TEXTE SOURCE →
::::
Opinion
La Maison Blanche
organise des réunions pour discuter
d'une plus grande implication en Syrie
Bill Van
Auken
Samedi 15 juin 2013
La Maison Blanche d'Obama organise des
réunions cette semaine pour discuter des
mesures à prendre pour s'impliquer plus
profondément dans la guerre qu'elle
soutient pour obtenir un changement de
régime en Syrie et consolider les
positions faiblissantes des forces
soi-disant "rebelles" qui luttent pour
faire tomber le gouvernement du
président Bashar el-Assad.
Obama a demandé à
ses plus haut conseillers « d'envisager
toutes les options possibles qui
réaliseraient nos objectifs consistant à
aider l'opposition syrienne à répondre
aux besoins essentiels du peuple syrien
et accélérer la transition politique
vers une Syrie post-Assad, » a déclaré à
l'agence de presse AFP la porte-parole
du Conseil sur la sécurité nationale,
Bernadette Meehan.
::::
CONSIGNES DE TRAVAIL →
1 – Comptez les lignes des enregistrements qui contiennent la chaîne « bass », en tenant compte de la casse. Donnez uniquement ce nombre.
2 – Poursuivez le texte sur les réunions de la Maison Blanche consacrées à la Syrie, en commençant après sa dernière phrase.

INFORMATIONS ENREGISTRÉES →
::::
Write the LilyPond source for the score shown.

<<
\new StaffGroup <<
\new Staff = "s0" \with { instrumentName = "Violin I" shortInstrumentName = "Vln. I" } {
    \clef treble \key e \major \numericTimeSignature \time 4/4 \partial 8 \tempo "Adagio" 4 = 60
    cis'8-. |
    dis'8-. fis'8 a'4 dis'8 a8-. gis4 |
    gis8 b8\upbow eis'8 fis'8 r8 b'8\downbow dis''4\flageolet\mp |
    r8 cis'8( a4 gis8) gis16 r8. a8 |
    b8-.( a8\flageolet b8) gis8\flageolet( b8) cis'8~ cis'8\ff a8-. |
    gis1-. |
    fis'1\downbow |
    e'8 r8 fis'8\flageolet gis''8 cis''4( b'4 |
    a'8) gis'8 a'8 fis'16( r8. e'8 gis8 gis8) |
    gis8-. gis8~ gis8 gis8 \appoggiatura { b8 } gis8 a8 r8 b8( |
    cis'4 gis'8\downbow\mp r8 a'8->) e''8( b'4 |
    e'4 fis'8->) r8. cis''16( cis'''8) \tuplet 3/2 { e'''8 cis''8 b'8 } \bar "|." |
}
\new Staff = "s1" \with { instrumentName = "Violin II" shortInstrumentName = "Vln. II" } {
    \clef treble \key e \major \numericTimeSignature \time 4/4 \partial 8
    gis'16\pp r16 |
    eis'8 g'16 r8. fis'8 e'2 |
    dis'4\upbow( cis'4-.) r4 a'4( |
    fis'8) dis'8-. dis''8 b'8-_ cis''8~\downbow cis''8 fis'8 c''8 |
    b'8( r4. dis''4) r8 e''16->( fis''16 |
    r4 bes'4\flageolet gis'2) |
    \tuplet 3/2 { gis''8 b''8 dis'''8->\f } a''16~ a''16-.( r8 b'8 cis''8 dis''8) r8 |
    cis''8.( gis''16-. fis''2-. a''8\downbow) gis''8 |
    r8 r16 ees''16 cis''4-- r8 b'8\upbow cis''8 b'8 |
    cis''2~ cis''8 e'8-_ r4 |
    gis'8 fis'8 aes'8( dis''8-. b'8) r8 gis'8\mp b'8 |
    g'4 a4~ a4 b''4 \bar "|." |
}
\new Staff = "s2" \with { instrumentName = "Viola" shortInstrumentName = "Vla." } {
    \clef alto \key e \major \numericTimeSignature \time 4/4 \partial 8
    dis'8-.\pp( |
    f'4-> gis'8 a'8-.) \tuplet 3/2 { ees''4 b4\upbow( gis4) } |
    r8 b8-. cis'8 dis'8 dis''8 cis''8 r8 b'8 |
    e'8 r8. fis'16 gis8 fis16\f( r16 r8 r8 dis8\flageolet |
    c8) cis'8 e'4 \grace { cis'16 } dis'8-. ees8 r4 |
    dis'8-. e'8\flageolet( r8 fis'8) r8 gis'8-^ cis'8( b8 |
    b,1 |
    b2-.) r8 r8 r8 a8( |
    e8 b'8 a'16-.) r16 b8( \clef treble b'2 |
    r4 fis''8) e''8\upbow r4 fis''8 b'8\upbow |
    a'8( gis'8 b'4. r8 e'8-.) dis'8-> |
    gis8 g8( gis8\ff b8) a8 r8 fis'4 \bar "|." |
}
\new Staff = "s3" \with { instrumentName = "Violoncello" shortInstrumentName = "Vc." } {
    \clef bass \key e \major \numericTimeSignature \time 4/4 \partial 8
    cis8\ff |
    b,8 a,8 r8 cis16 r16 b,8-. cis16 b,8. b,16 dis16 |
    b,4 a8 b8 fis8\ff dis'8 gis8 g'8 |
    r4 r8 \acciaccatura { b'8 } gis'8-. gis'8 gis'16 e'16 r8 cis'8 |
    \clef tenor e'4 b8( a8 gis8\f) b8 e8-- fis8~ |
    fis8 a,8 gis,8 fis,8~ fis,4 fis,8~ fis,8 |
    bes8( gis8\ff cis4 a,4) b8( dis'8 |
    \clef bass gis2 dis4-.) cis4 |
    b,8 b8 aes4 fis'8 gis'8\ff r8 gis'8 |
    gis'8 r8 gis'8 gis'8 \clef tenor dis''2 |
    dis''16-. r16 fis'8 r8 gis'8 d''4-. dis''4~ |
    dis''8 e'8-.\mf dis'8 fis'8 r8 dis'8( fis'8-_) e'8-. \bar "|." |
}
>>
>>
::::
RÉSULTATS DE L'EXERCICE →
1 – 2

2 –
Le ministre des
Affaires étrangères John Kerry, qui
devait retourner au Moyen-Orient pour
des négociations avec le gouvernement
israélien et l'Autorité palestinienne, a
annulé ce voyage pour rester à
Washington durant les discussions sur
les plans de guerre en Syrie. D'après
des responsables qui ont parlé sous le
couvert de l'anonymat à l'Associated
Press, les propositions envisageables
comprennent l'armement direct des
milices qui se battent pour le compte
des États-Unis en Syrie. Jusqu'à
présent, Washington a maintenu le
prétexte de ne fournir qu'une aide
humanitaire et des armes « non-létales »
à ces bandes armées.
En réalité, la CIA
et le Pentagone ont joué un rôle
indispensable dans l'organisation de
l'achat et de l'envoi d'armes en Syrie,
avec les monarchies réactionnaires du
Qatar, d'Arabie saoudite et des Émirats
arabes unis finançant le tout. L'un des
principaux envois récents venait de
Croatie. Washington a arrangé le
transfert aux "rebelles" Syriens de 3000
tonnes d'armes venant des guerres
balkaniques des années 1990, ainsi que
d'autres stocks européens et l'Arabie
saoudite a payé la facture.
La Grande-Bretagne
et la France envisagent également d'agir
plus directement pour armer les milices
syriennes, après avoir réussi à revenir
sur l'embargo de l'Union européenne sur
ce type d'envoi d'armes au début du
mois. Le ministre des Affaires
étrangères britannique William Hague a
annoncé que la Chambre des communes
voterait sur la question avant l'envoi
d'armes britanniques.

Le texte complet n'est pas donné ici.